• **Work instruction A**:
Write down the part of the book reviews starting at "David bought me" and ending at "her lovely sentences.".
• **Work instruction B**:
According to the book reviews, which novel did the book club read in October?
• **Work instruction C**:
Continue the book reviews after their last sentence.

• **Text passage**:

☆ ☆ ☆ ☆ ☆ ☆ ☆

Ms. Hempel Chronicles by Sarah Shun-lien Bynum


A great collection of interlocking stories about Beatrice Hempel, middle school English teacher. This book was a gift from Salvatore Scibona, who thought I would enjoy the humor and honesty of the classroom that Bynum perfectly paints.

Monday, October 20, 2008

Never Let Me Go by Kazuo Ishiguro


In October, our book club read Never Let Me Go by Kazuo Ishiguro. This cautionary tale would pair well with Brave New World, since both deal with the intersection between scientific experimentation and human rights.

Friday, September 12, 2008

Home by Marilyn Robinson


David bought me Home for my birthday since I am a big Marilyn Robinson fan. This new novel revisits Gilead and follows three characters, Glory, Jack and Rev. Boughton, as they putter around the house contemplating the true definitions of faith and family. I am reading slowly and enjoying her lovely sentences.

Thursday, September 04, 2008

How Far is the Ocean From Here by Amy Shearn


I have been recommending this book to my students as the anti-Juno. Protagonist Susannah Prue has agreed to be the surrogate mother for a young couple, but as the due date approaches she flees to the Texas-New Mexico border and stays at the Thunder Lodge. There she meets the rest of the cast of oddball characters, two of whom she kidnaps and takes on the rest of her pilgrimage to the ocean. Madcap and dangerous - I liked it well enough to call it a great end of the summer read.

Thursday, August 28, 2008

The Guernsey Literary and Potato Peel Pie Society by Mary Ann Shaffer and Annie Barrows


This little epistolary novel tells the story of an author who travels to Guernsey to meet the member of the Literary and Potato Peel Pie Society. It was entertaining, but not quite as "delightful" as other readers suggested. I did enjoy the history lesson about the German occupation of Guernsey in the 1940s.

☆ ☆ ☆ ☆ ☆ ☆ ☆

• **Information supplied**:
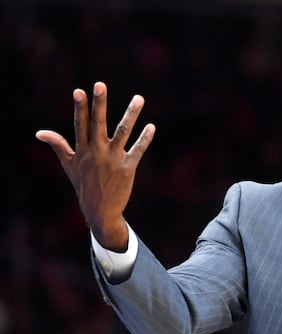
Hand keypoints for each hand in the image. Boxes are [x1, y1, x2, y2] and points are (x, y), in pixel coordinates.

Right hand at [36, 82, 154, 250]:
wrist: (99, 210)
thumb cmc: (83, 184)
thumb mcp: (68, 165)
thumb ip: (58, 146)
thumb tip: (40, 133)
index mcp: (82, 150)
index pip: (80, 124)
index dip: (79, 107)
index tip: (79, 91)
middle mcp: (97, 152)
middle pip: (98, 123)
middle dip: (99, 104)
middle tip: (100, 84)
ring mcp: (113, 159)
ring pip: (122, 132)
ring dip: (131, 115)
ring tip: (139, 98)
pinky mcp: (127, 168)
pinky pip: (138, 150)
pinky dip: (145, 139)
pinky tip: (151, 127)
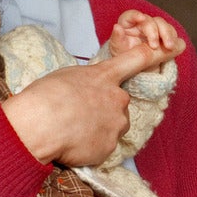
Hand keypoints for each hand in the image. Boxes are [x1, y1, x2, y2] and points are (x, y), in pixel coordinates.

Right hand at [0, 43, 157, 166]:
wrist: (39, 125)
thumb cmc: (44, 97)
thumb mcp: (66, 77)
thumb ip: (87, 82)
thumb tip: (88, 91)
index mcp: (105, 76)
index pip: (134, 60)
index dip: (147, 54)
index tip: (157, 49)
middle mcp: (118, 98)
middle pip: (119, 104)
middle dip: (105, 110)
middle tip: (79, 116)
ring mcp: (117, 123)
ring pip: (114, 127)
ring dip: (101, 129)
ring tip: (74, 130)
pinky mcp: (110, 147)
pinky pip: (103, 147)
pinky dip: (91, 148)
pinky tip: (73, 144)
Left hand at [107, 9, 184, 74]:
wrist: (135, 67)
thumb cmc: (124, 55)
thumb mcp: (117, 50)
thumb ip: (117, 38)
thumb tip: (116, 27)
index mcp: (128, 24)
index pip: (131, 15)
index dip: (136, 15)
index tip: (141, 18)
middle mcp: (142, 24)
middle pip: (152, 20)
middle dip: (156, 32)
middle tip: (155, 47)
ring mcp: (155, 29)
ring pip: (164, 25)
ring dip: (168, 35)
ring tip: (169, 47)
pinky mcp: (165, 36)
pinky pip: (172, 34)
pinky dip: (174, 40)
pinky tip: (173, 48)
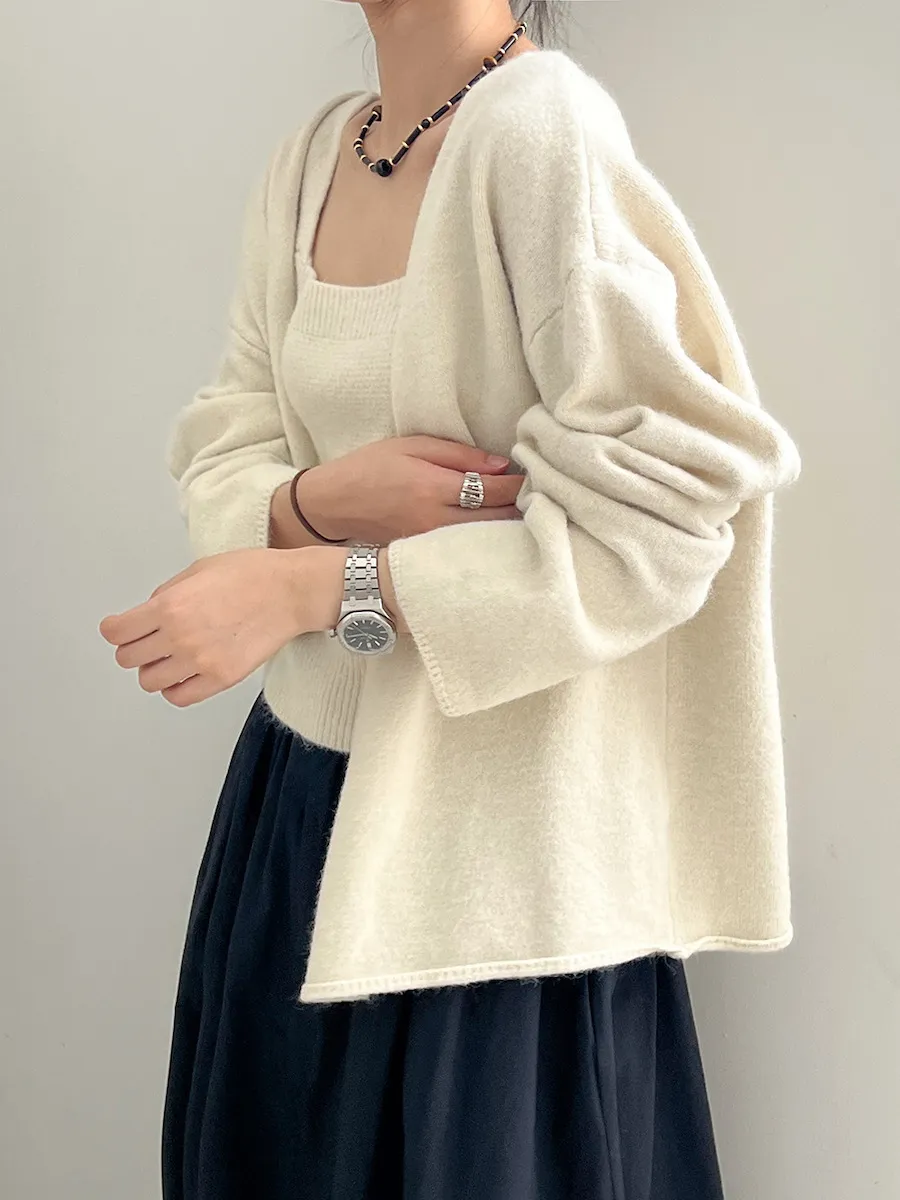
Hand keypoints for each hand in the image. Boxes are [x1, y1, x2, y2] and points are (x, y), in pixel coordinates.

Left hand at [99, 548, 340, 706]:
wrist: (291, 592)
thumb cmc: (252, 574)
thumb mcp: (198, 569)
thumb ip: (167, 593)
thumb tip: (150, 612)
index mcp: (169, 605)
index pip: (116, 631)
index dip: (115, 629)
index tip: (120, 629)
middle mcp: (178, 636)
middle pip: (128, 658)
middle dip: (134, 648)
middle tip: (149, 641)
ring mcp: (199, 661)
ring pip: (149, 681)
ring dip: (154, 669)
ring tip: (170, 658)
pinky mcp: (220, 678)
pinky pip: (179, 697)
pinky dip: (174, 688)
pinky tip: (184, 674)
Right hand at [269, 435, 525, 547]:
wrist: (331, 504)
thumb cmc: (369, 467)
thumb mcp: (411, 446)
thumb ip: (458, 455)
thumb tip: (501, 465)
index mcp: (433, 488)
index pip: (493, 492)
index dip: (520, 486)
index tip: (535, 478)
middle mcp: (434, 521)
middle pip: (495, 522)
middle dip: (520, 511)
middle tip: (539, 499)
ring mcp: (429, 544)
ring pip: (483, 541)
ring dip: (505, 529)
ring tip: (521, 516)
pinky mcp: (423, 557)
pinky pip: (465, 551)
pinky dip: (483, 541)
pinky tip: (494, 534)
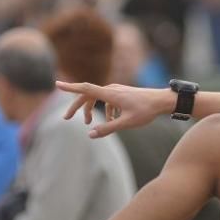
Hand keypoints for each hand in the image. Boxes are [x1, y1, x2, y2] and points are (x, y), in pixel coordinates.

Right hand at [56, 82, 172, 137]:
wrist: (162, 101)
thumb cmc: (146, 111)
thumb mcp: (126, 123)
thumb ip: (108, 129)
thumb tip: (91, 134)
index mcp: (110, 94)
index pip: (85, 89)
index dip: (70, 88)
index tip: (56, 84)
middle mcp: (111, 89)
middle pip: (87, 95)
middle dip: (76, 107)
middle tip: (66, 118)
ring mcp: (116, 91)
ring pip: (97, 98)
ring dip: (90, 110)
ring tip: (88, 124)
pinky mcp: (122, 94)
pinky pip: (107, 101)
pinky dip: (104, 111)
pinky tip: (111, 121)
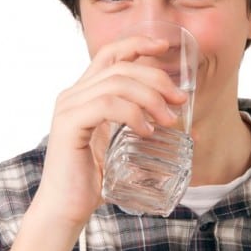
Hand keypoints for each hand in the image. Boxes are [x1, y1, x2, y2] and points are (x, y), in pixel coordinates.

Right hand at [34, 36, 187, 223]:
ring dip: (150, 98)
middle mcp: (73, 94)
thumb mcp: (121, 146)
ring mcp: (69, 107)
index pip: (110, 54)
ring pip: (116, 83)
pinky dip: (132, 114)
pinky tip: (145, 131)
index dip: (137, 43)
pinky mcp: (69, 124)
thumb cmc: (94, 179)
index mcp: (84, 93)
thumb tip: (185, 128)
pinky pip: (106, 105)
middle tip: (179, 101)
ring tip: (168, 121)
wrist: (65, 208)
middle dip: (156, 78)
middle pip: (120, 67)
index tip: (164, 46)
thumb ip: (141, 129)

☆ ☆ ☆ ☆ ☆ ☆ ☆

• **Answer section A**:
David bought me Home for my birthday since I am a big Marilyn Robinson fan. This new novel revisits Gilead and follows three characters, Glory, Jack and Rev. Boughton, as they putter around the house contemplating the true definitions of faith and family. I am reading slowly and enjoying her lovely sentences.

• **Answer section B**:
Never Let Me Go by Kazuo Ishiguro.

• **Answer section C**:
Monday, August 11, 2008

Currently Recommending - The End by Salvatore Scibona


The End by Salvatore Scibona is an introspective stroll through the “old neighborhood”. I predict this novel will quickly be featured by independent bookstores, added to university reading lists, discussed by book clubs, and eventually join the canon of great literature articulating the American Dream. It may well be the next Pulitzer Prize winner. Of course, I am totally biased, since Scibona is a former student of mine. He was a high school prodigy and a college wordsmith. Since his time at the Iowa Writers’ Workshop, his energy has been channeled into crafting the characters – a 93 year old widow, Mrs. Marini, the baker Rocco LaGrassa and the other residents of Elephant Park. The End is a character driven examination of the growing tensions in Little Italy – the Cleveland neighborhood of Scibona’s grandparents’. In fact, the neighborhood itself is a character, bucking under the pressures of racial tensions and the unwelcome evolution of tradition taking place in immigrant communities all over America in the mid 1950s. Clevelanders will hear the strains of the paper-rags man hawking in the streets and smell the bakery sweets prepared for the annual Feast of the Assumption, the culminating event of the novel. Universally, readers will empathize with the haunting sense of loss propelling each character to his or her inevitable end. I celebrate Salvatore Scibona’s talent and recommend placing The End at the top of your summer reading list.


website for The End

How Elizabeth Barrett Browning Saved My Life by Mameve Medwed


This clever little novel was full of literary references. The protagonist is an antiques dealer who believes she owns Elizabeth Barrett Browning's chamber pot and has that authenticity confirmed on Antiques Road Show.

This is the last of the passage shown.